Recently, it has been suggested that the immune system and heat shock proteins (HSPs) play important roles in glaucoma [18]. HSPs are highly immunogenic molecules that are widely distributed in nature; they perform important functions relating to the folding and assembly of protein complexes. Human HSPs are expressed on cell membranes in response to stress, such as physiologic shock and microbial challenge. Wax and Tezel et al. [19] observed that NTG patients have increased serum immunoreactivity to bacterial and human HSP60. They also showed that direct application of antibodies to HSPs resulted in neuronal apoptosis, and NTG patients had higher titers of antibodies to HSPs, including HSP27 and HSP60, compared both to patients with high IOP and to healthy controls [23]. Furthermore, they observed increased expression of HSP27 and HSP60 in the glaucomatous retina and/or optic nerve head, and proposed that immune regulation of these HSPs is an important component of glaucomatous optic neuropathy [18].
In retrospect, TLR4 has the ability to distinguish between exogenous ligands and endogenous ligands. Many different exogenous and endogenous ligands bind to TLR4, thereby activating an innate immune response. For example, TLR4 can distinguish between the two different types of HSP60 (self and Chlamydia pneumoniae). Yet TLR2 cannot process the bacterial (foreign) form of HSP60. Bacterial HSP60 was shown to have sparked serum immunoreactivity in previous studies [19], and thus bears significance when introduced to TLR2 and TLR4. Yet, as was deduced from our study, there was not a significant relationship between TLR2 and NTG. Therefore, because TLR2 cannot recognize bacterial HSP60, perhaps the abnormal recognition of HSP60 by TLR4 is the beginning of normal autoimmunity in NTG. Studies to confirm this may prove essential to determining autoimmune effects in glaucoma optic neuropathy.
In NTG patients, due to the delayed ability to diagnose the progression of the disease, it was thought that identifying a susceptibility gene and elucidating pathogenic mechanisms was the best course of action to take. Through other studies, it has been concluded that polymorphisms in TLRs are associated with blunted immune responses to microbial pathogens. Our advanced analysis indicates that the common polymorphisms in TLR2 are not associated with NTG in Japanese patients.
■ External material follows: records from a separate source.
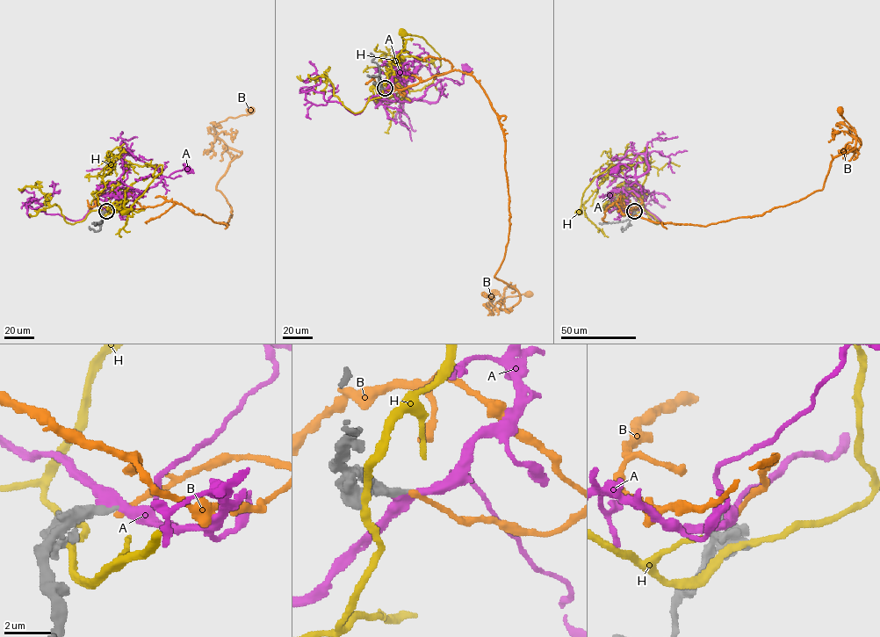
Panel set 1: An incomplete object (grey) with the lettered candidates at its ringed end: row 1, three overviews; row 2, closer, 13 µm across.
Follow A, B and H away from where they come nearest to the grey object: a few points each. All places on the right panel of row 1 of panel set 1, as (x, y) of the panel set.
A: (634, 211), (642, 206), (648, 191), (638, 191), (626, 180), (625, 173), (630, 170), (623, 164), (616, 170)
B: (634, 212), (616, 202), (623, 214), (706, 226), (797, 201), (854, 148), (840, 110)
H: (635, 213), (643, 210), (639, 187), (645, 177), (638, 155), (636, 166), (612, 164), (594, 178), (579, 212)

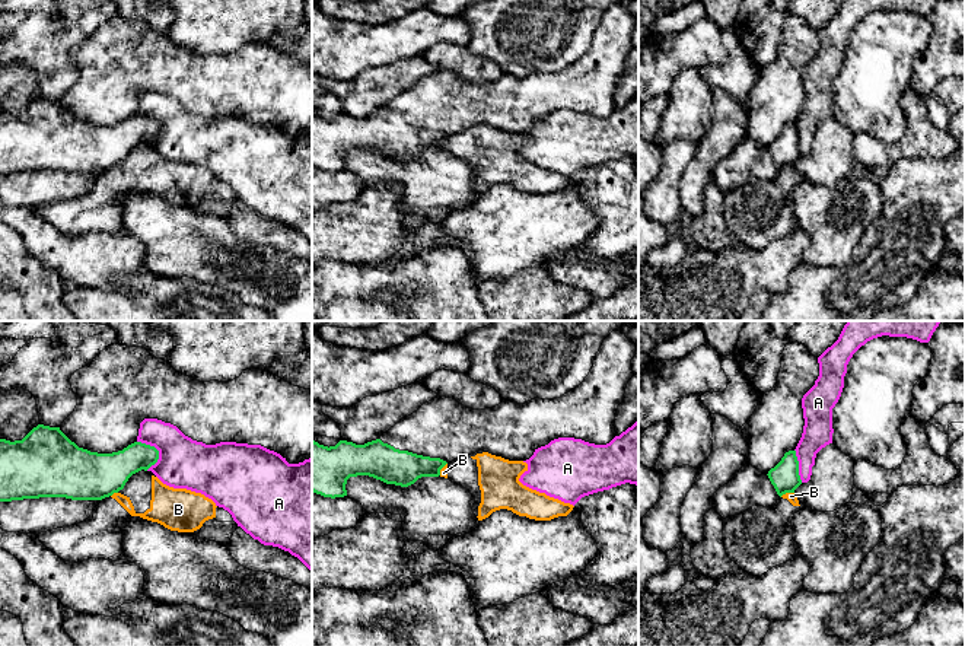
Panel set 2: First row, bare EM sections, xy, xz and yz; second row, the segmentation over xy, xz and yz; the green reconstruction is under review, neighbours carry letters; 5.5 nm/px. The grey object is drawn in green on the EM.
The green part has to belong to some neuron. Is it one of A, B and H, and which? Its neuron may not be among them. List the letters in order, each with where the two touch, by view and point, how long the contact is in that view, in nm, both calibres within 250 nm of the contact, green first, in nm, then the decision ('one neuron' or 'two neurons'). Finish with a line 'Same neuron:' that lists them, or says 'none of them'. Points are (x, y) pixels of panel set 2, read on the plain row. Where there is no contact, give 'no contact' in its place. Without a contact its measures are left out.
A: contact xy (158, 124); length 180 nm; calibres 170 and 280 nm; two neurons
B: contact yz (786, 165); length 80 nm; calibres 160 and 50 nm; two neurons
H: no contact; two neurons
Same neuron: none of them

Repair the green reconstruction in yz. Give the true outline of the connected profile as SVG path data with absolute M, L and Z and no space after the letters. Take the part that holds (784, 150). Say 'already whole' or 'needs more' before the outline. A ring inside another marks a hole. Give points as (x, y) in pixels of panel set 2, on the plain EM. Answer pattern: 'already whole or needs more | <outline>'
needs more | M796 124L784 127L767 147L745 137L736 149L713 169L713 181L723 192L743 187L752 179L771 181L786 166L802 157Z

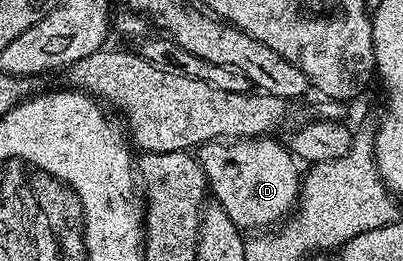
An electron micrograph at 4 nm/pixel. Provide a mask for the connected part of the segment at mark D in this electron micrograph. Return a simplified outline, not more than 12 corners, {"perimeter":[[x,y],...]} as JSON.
{"perimeter":[[273,137],[195,148],[212,198],[242,232],[296,208],[299,163]]}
Though the possibility of TLR2 polymorphisms being primarily associated with the pathogenesis of NTG is deemed low, the TLR2 ligands, HSP, and lipopolysaccharide, may act as risk factors for NTG, and changes in cytokine secretion induced by the ligands may contribute to the induction of pathological immune reaction in NTG [28-33]. In conclusion, further studies are essential for a more detailed investigation of TLR signaling pathways related to the ligands in NTG patients.
This study was supported by grants-in-aid from the Ministry of Education, Science, Sports, and Culture of Japan; a grant from the Ministry of Health, Labor, and Welfare, Japan; and a grant from the Johnson & Johnson KK Vision Care Company.